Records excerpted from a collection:
------------
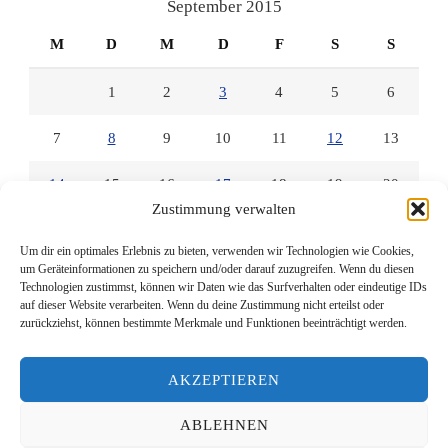
September 2015
M
D
M
D
F
S
S
1
2
3
4
5
6
7
8
9
10
11
12
13
14
15
16
17
18
19
20
Zustimmung verwalten
21
22
23
24
25
26
27
Um dir ein optimales Erlebnis zu bieten, verwenden wir Technologien wie Cookies,
um Geräteinformationen zu speichern und/oder darauf zuzugreifen. Wenn du diesen
28
29
30
Technologien zustimmst, können wir Daten wie das Surfverhalten oder eindeutige IDs
auf dieser Website verarbeiten. Wenn du deine Zustimmung nicht erteilst oder
zurückziehst, können bestimmte Merkmale und Funktionen beeinträchtigt werden.
« Aug.
Okt. »
AKZEPTIEREN
ABLEHNEN
© Copyright 2026
Lesen mit Links
. Alle Rechte vorbehalten.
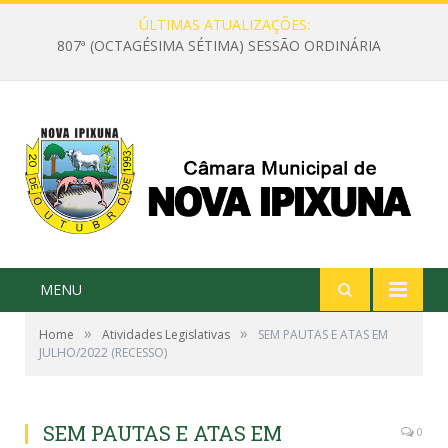
ÚLTIMAS ATUALIZAÇÕES:
807ª (OCTAGÉSIMA SÉTIMA) SESSÃO ORDINÁRIA
MENU
»
»
Home
Atividades Legislativas
SEM PAUTAS E ATAS EM
JULHO/2022 (RECESSO)
SEM PAUTAS E ATAS EM
0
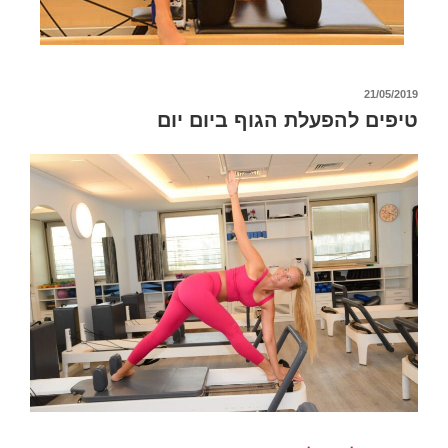
21/05/2019
טיפים להפעלת הגוף ביום יום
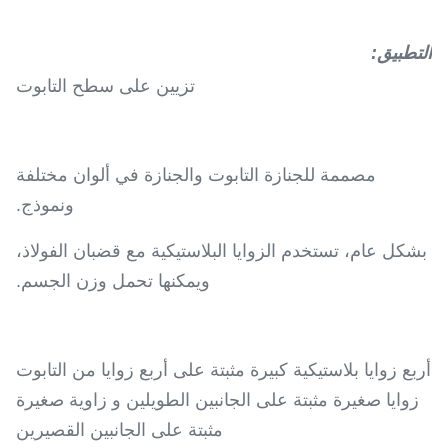
التطبيق
:
تزيين على سطح التابوت
مصممة للجنازة التابوت والجنازة في ألوان مختلفة
ونموذج.
بشكل عام، تستخدم الزوايا البلاستيكية مع قضبان الفولاذ،
ويمكنها تحمل وزن الجسم.
أربع زوايا بلاستيكية كبيرة مثبتة على أربع زوايا من التابوت
زوايا صغيرة مثبتة على الجانبين الطويلين و زاوية صغيرة
مثبتة على الجانبين القصيرين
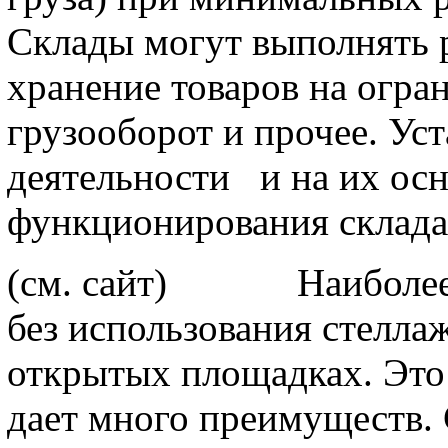
Склады могут выполнять 
хранение товаров на огра
грузооборот и прочее. Ус
деятельности
и на их осн
функционирования склада
(см. сайт) Наиболее п
без использования стелла
открытых площадках. Это 
дает много преимуществ.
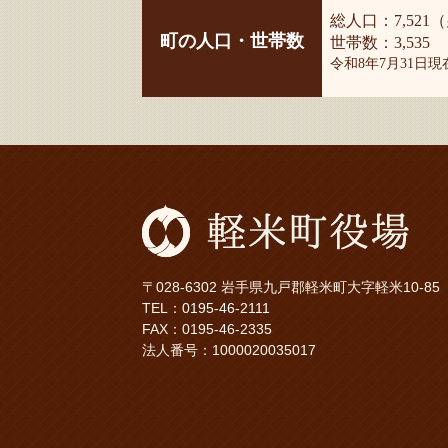
総人口：7,521（
町の人口・世帯数
世帯数：3,535
令和8年7月31日
〒028-6302 岩手県九戸郡軽米町大字軽米10-85
TEL：
0195-46-2111
FAX：0195-46-2335
法人番号：1000020035017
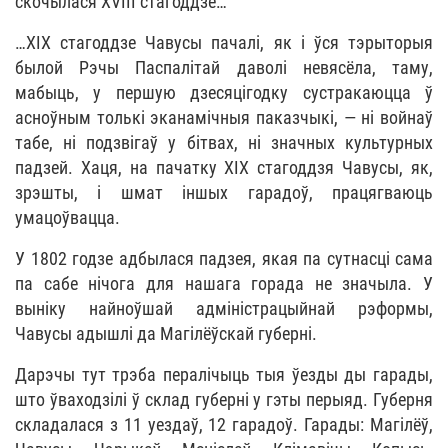
скочылася ХVIII стагоддзе…
…XIX стагоддзе Чавусы пачалі, як і ўся тэрыторыя
былой Рэчы Паспалітай даволі невясёла, таму,
мабыць, у першую дзесяцігодку сустракаюцца ў
асноўным толькі эканамічныя паказчыкі, — ні войнаў
табе, ні подзвігаў у бітвах, ні значных культурных
падзей. Хаця, на пачатку XIX стагоддзя Чавусы, як,
зрэшты, і шмат іншых гарадоў, працягваюць
умацоўвацца.
У 1802 годзе адбылася падзея, якая па сутнасці сама
па сабе нічога для нашага горада не значыла. У
выніку найноўшай адміністрацыйнай рэформы,
Чавусы адышлі да Магілёўскай губерні.
Дарэчы тут трэба пералічыць тыя ўезды ды гарады,
што ўваходзілі ў склад губерні у гэты перыяд. Губерня
складалася з 11 уездаў, 12 гарадоў. Гарады: Магілёў,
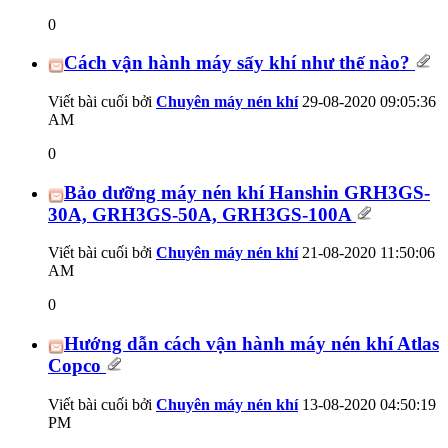
0
Cách vận hành máy sấy khí như thế nào?
Viết bài cuối bởi
Chuyên máy nén khí
29-08-2020
09:05:36
AM
0
Bảo dưỡng máy nén khí Hanshin GRH3GS-
30A, GRH3GS-50A, GRH3GS-100A
Viết bài cuối bởi
Chuyên máy nén khí
21-08-2020
11:50:06
AM
0
Hướng dẫn cách vận hành máy nén khí Atlas
Copco
Viết bài cuối bởi
Chuyên máy nén khí
13-08-2020
04:50:19
PM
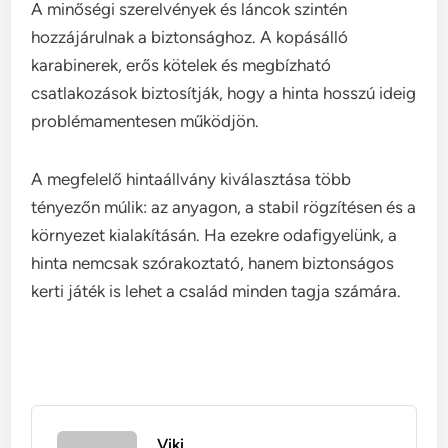
A minőségi szerelvények és láncok szintén
hozzájárulnak a biztonsághoz. A kopásálló
karabinerek, erős kötelek és megbízható
csatlakozások biztosítják, hogy a hinta hosszú ideig
problémamentesen működjön.
A megfelelő hintaállvány kiválasztása több
tényezőn múlik: az anyagon, a stabil rögzítésen és a
környezet kialakításán. Ha ezekre odafigyelünk, a
hinta nemcsak szórakoztató, hanem biztonságos
kerti játék is lehet a család minden tagja számára.
Viki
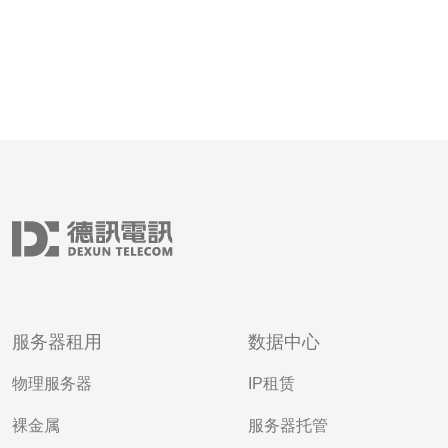
服务器租用
数据中心
物理服务器
IP租赁
裸金属
服务器托管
------------
▸ **Activity**: What is needed here is how many lines of the entries contain "Чавусы"; give that number alone.

▸ **Response to the exercise**: 3